EXERCISE INSTRUCTIONS: Your task is to return the line containing "- Twitter/X posts for comms reviews" and each line after it through the end of the entries, exactly, with no other lines.
SOURCE INFORMATION below:
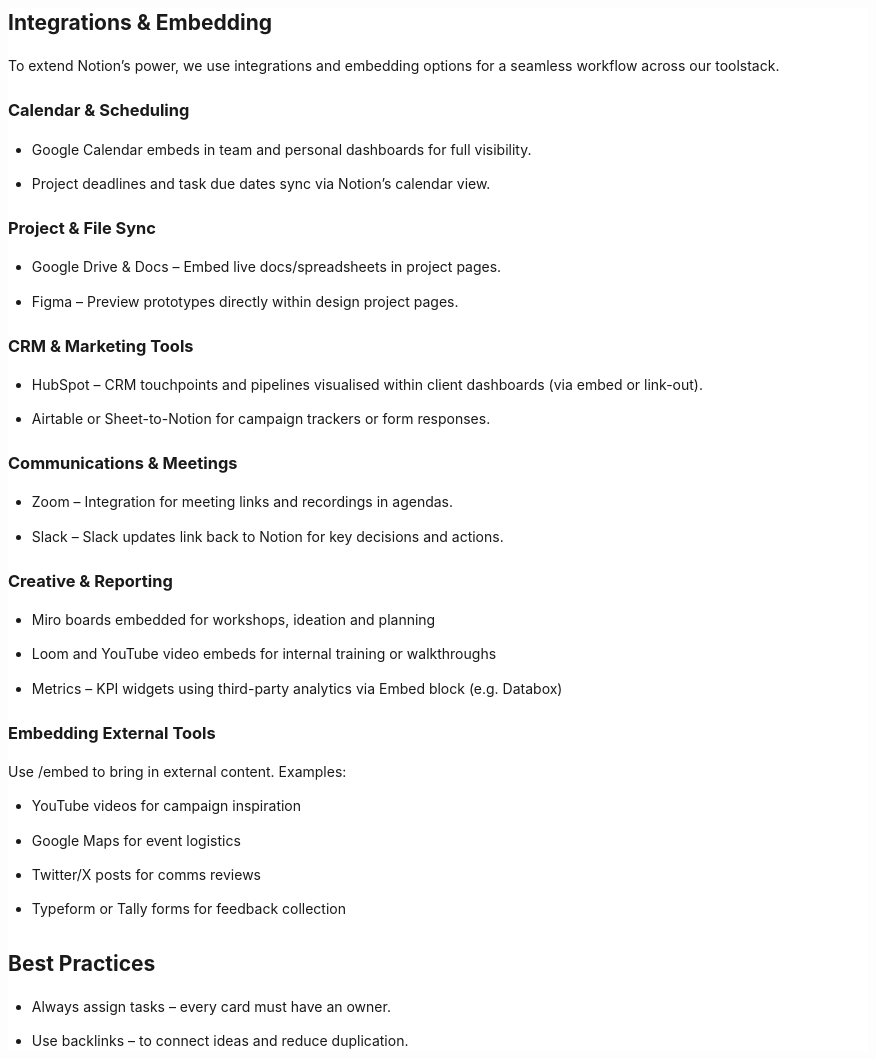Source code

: ## Integrations & Embedding

To extend Notion’s power, we use integrations and embedding options for a seamless workflow across our toolstack.

### Calendar & Scheduling

- Google Calendar embeds in team and personal dashboards for full visibility.

- Project deadlines and task due dates sync via Notion’s calendar view.

### Project & File Sync

- Google Drive & Docs – Embed live docs/spreadsheets in project pages.

- Figma – Preview prototypes directly within design project pages.

### CRM & Marketing Tools

- HubSpot – CRM touchpoints and pipelines visualised within client dashboards (via embed or link-out).

- Airtable or Sheet-to-Notion for campaign trackers or form responses.

### Communications & Meetings

- Zoom – Integration for meeting links and recordings in agendas.

- Slack – Slack updates link back to Notion for key decisions and actions.

### Creative & Reporting

- Miro boards embedded for workshops, ideation and planning

- Loom and YouTube video embeds for internal training or walkthroughs

- Metrics – KPI widgets using third-party analytics via Embed block (e.g. Databox)

### Embedding External Tools

Use /embed to bring in external content. Examples:

- YouTube videos for campaign inspiration

- Google Maps for event logistics

- Twitter/X posts for comms reviews

- Typeform or Tally forms for feedback collection



## Best Practices

- Always assign tasks – every card must have an owner.

- Use backlinks – to connect ideas and reduce duplication.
End of SOURCE INFORMATION.
FINISHED TASK:
- Twitter/X posts for comms reviews

- Typeform or Tally forms for feedback collection



## Best Practices

- Always assign tasks – every card must have an owner.

- Use backlinks – to connect ideas and reduce duplication.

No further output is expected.